● WHAT YOU NEED TO DO:
Answer these questions from the article below about Visa's chief executive.
(a) In which city is Visa's new outpost?
(b) What did Scharf learn some merchants feel toward Visa?
(c) For how many days can the primary command center supply food and water to 120 employees in an emergency?

● GIVEN TEXT:
════

Visa CEO Charlie Scharf is trying to change the payments conversation, from reaching out to retailers—some of whom, he freely admits, “hate” Visa—to embracing mobile and cyber currency strategies, according to an extensive BusinessWeek profile published Thursday (Oct. 2).
“A 4-foot-tall robot with a video screen for a head swerves past an orange couch and bumps into the wall of a conference room. A few feet away, an engineer tests a virtual reality headset that can allow a coffee-shop owner to forecast hot-chocolate sales during a blizzard,” the story said. “This is Visa’s new outpost in San Francisco — part executive office, part design laboratory and entirely the brainchild of Charlie Scharf, Visa’s chief executive officer.”
“We have to think and act much more like a technology company than we have before,” Scharf said. “The payments world is changing. There are new entrants, new opportunities for people to get into our business and other opportunities for us to grow our business in ways that didn’t exist before.”
Scharf also spoke about cultural changes. “It was deeply embedded in the culture that we would only talk to the traditional players,” Scharf said. “When I got to the company, I learned there are a number of merchants out there that don’t just not like us. They hate us.”
The story also discussed practical security matters at Visa’s chief data center. “The company’s primary command center, at a location in the Washington area that Visa asked (BusinessWeek) not to identify, is guarded by a moat, features floors that are 4 feet (1.2 meters) thick and has enough food and water to supply 120 employees for 45 days in an emergency,” the story said. “There are four backup sources of water to cool machines the size of cars whose data are duplicated at another center. Computers track more than 70 billion transactions a year, displayed on 40-foot-wide screens.”

════

● RECORD EXTRACTS:
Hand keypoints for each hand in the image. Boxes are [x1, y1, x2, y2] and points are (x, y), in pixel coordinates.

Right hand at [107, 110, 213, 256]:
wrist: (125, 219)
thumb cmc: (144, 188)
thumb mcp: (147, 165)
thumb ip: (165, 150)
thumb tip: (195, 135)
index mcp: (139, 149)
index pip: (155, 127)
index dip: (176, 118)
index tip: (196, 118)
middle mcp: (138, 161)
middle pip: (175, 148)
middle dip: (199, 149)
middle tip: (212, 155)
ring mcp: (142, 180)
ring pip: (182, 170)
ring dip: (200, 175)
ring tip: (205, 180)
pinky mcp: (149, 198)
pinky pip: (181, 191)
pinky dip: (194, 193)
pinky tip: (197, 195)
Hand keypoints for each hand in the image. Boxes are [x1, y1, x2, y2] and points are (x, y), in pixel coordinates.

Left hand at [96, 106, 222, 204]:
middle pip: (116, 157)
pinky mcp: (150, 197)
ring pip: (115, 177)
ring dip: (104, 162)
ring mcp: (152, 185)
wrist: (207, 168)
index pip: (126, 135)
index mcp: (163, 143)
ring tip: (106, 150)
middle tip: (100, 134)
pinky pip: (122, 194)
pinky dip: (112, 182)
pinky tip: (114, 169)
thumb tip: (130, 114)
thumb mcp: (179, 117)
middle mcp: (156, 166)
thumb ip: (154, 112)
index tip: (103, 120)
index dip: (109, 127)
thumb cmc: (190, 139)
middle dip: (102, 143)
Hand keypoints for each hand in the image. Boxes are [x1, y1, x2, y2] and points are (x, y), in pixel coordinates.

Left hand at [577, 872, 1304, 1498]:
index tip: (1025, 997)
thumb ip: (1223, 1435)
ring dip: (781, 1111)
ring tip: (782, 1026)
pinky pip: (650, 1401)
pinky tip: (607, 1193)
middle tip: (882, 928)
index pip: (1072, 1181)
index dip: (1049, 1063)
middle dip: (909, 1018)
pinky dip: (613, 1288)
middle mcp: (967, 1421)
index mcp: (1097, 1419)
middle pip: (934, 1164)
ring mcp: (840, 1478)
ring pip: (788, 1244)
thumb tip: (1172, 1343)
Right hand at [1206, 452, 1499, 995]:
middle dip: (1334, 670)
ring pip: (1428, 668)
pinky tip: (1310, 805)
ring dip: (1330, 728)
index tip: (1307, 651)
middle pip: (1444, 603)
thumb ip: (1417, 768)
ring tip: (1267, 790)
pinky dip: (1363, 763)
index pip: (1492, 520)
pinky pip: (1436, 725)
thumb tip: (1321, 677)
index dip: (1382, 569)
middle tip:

════

● RESPONSE TO THE TASK:
(a) San Francisco
(b) They hate Visa.
(c) 45 days